Polazzodus Temporal range: Late Cretaceous PreꞒ Ꞓ O S D C P T J K Pg N

Scientific classification
- Kingdom: Animalia
- Phylum: Chordata
- Class: Actinopterygii
- Order: †Pycnodontiformes
- Family: †Pycnodontidae
- Genus: †Polazzodus Poyoto-Ariza, 2010
- Species: P. coronatus;

= Polazzodus =

Extinct genus of fishes

Polazzodus is an extinct pycnodontid from the Late Cretaceous (early Santonian) of the Polazzo locality of north-eastern Italy. The paleoenvironment of Polazzo was a large marine carbonate platform and shallow internal lagoons formed from rudist reefs. P. coronatus is known from numerous specimens, many of which were very well-preserved.

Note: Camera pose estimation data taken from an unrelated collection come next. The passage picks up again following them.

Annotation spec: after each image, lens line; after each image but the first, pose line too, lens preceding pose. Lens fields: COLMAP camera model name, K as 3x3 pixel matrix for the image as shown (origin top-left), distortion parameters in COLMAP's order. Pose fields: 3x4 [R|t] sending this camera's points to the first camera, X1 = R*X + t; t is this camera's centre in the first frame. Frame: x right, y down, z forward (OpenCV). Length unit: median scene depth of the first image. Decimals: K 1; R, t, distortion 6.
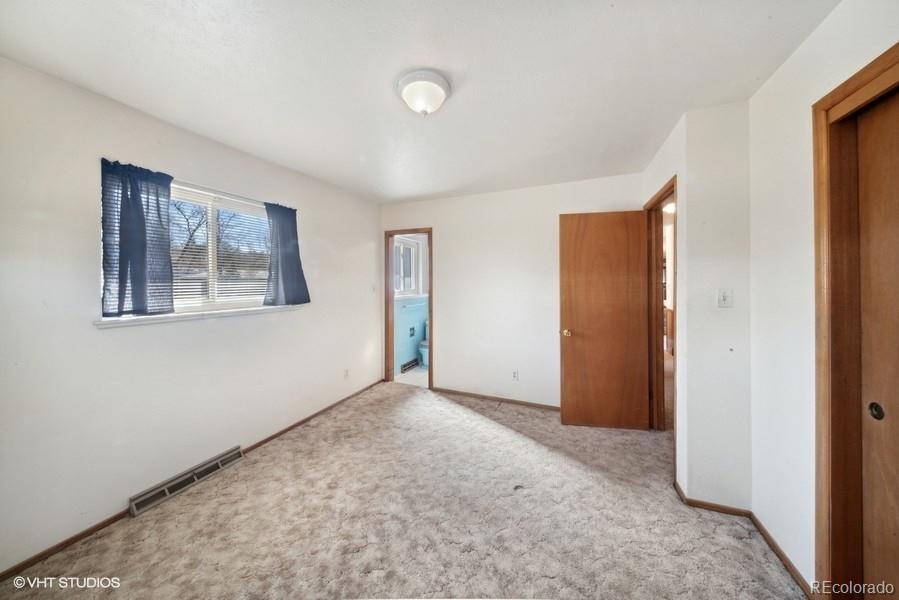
lens RADIAL K [[298.6, 0, 455.1], [0, 298.6, 278.3], [0, 0, 1]] dist [0.013028, -0.006597]
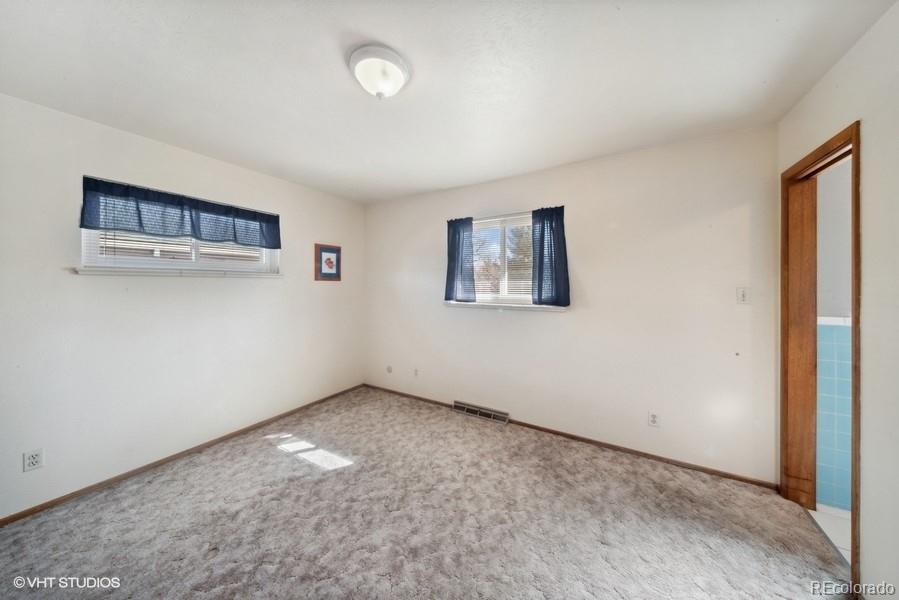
lens RADIAL K [[298.6, 0, 455.1], [0, 298.6, 278.3], [0, 0, 1]] dist [0.013028, -0.006597]
pose [[-0.164787, -0.013115, -0.986242, 0.542320], [0.010435, 0.999832, -0.015039, 0.010518], [0.986274, -0.012770, -0.164622, 0.971089]]
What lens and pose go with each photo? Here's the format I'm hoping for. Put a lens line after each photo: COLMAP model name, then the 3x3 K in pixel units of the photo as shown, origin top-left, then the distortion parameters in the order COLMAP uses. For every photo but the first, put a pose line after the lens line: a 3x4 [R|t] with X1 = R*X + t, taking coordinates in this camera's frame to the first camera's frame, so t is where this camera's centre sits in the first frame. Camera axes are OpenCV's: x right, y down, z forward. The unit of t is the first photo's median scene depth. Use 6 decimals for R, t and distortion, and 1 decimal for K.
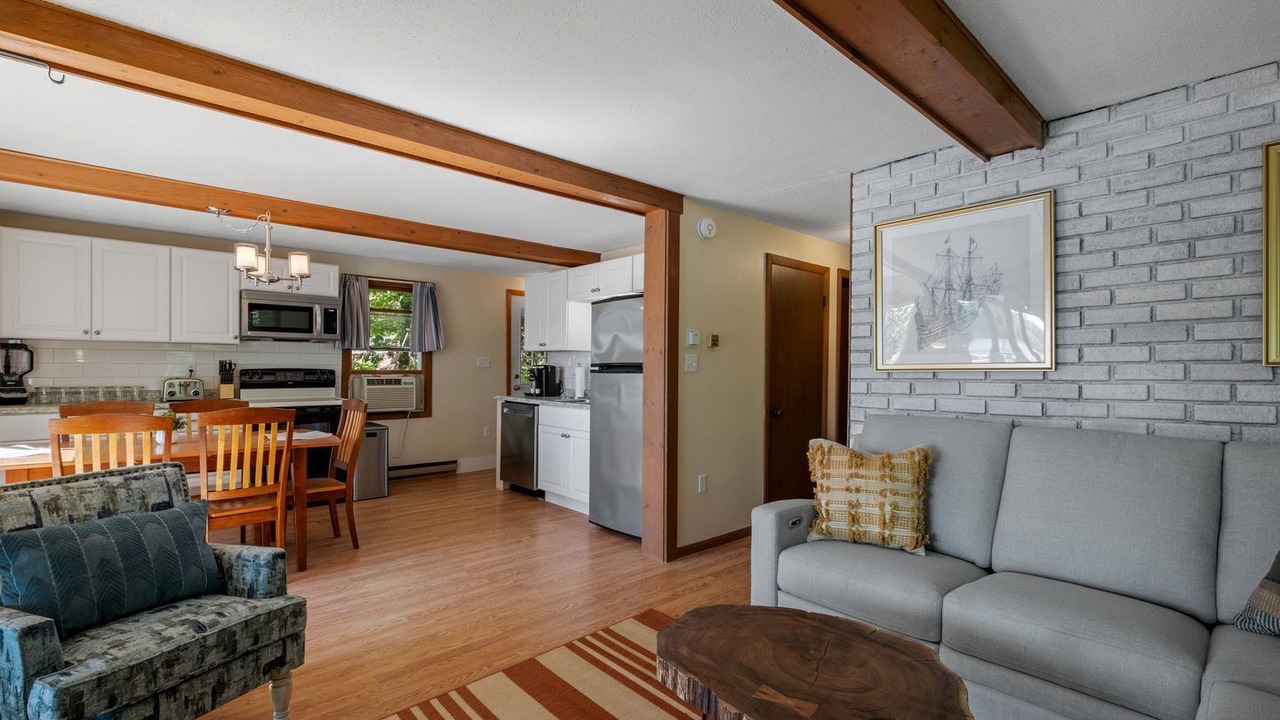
lens RADIAL K [[565.6, 0, 644.5], [0, 565.6, 356.8], [0, 0, 1]] dist [-0.003278, -0.000688]
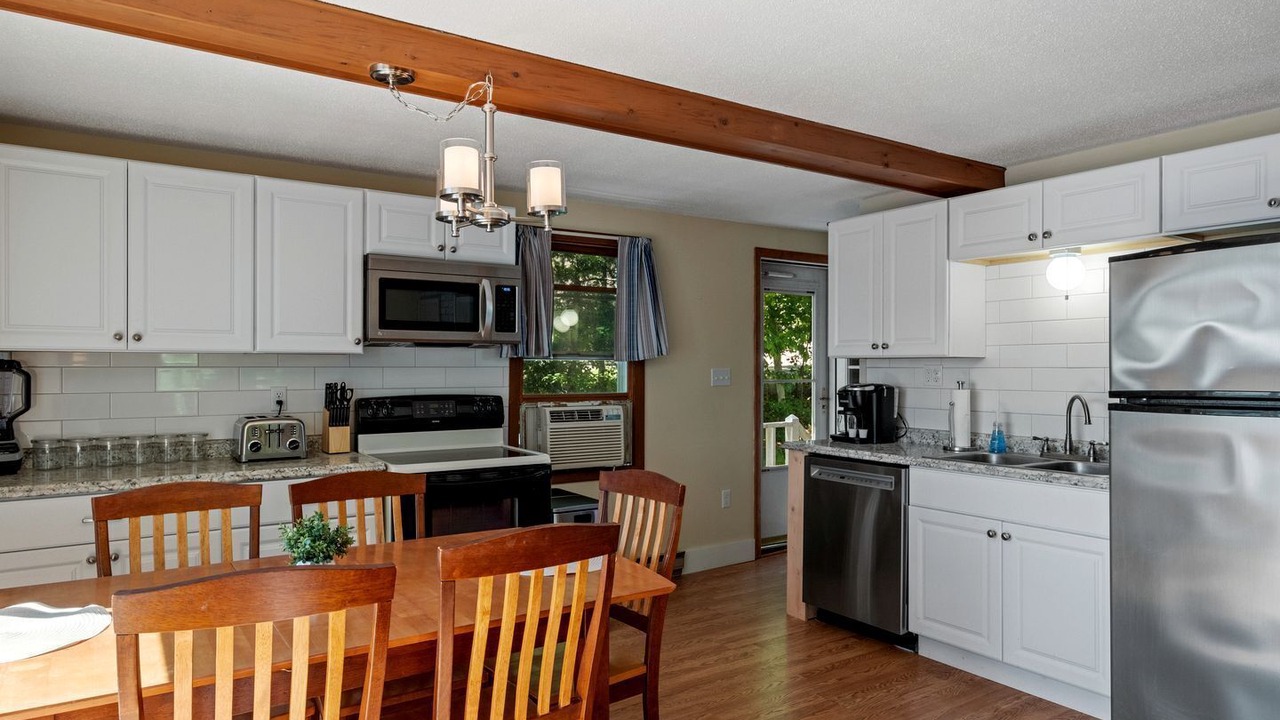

The new genus Polazzodus was erected based on a number of autapomorphies that distinguished it from similar pycnodontid fish. These include a second dorsal ridge scale (from which the Latin species name, coronatus, is derived), presence of olfactory fenestra on premaxilla, posterodorsal process on cleithrum, and several others. The largest measured recovered specimen was 97 mm (3.8 in), and the smallest was 30 mm (1.2 in), which represented a subadult specimen. Polazzodus, being a low-bodied pycnodont, is most similar morphologically to Pycnodus and Tergestrinia, though its body shape is more oval than these genera.

== Palaeobiology ==

=== Diet ===
Polazzodus was adapted for predating on small prey items in crevasses and burrows in environments such as coral reefs, using its elongated rostrum to reach inside them and hunt small invertebrates inaccessible to other pycnodonts.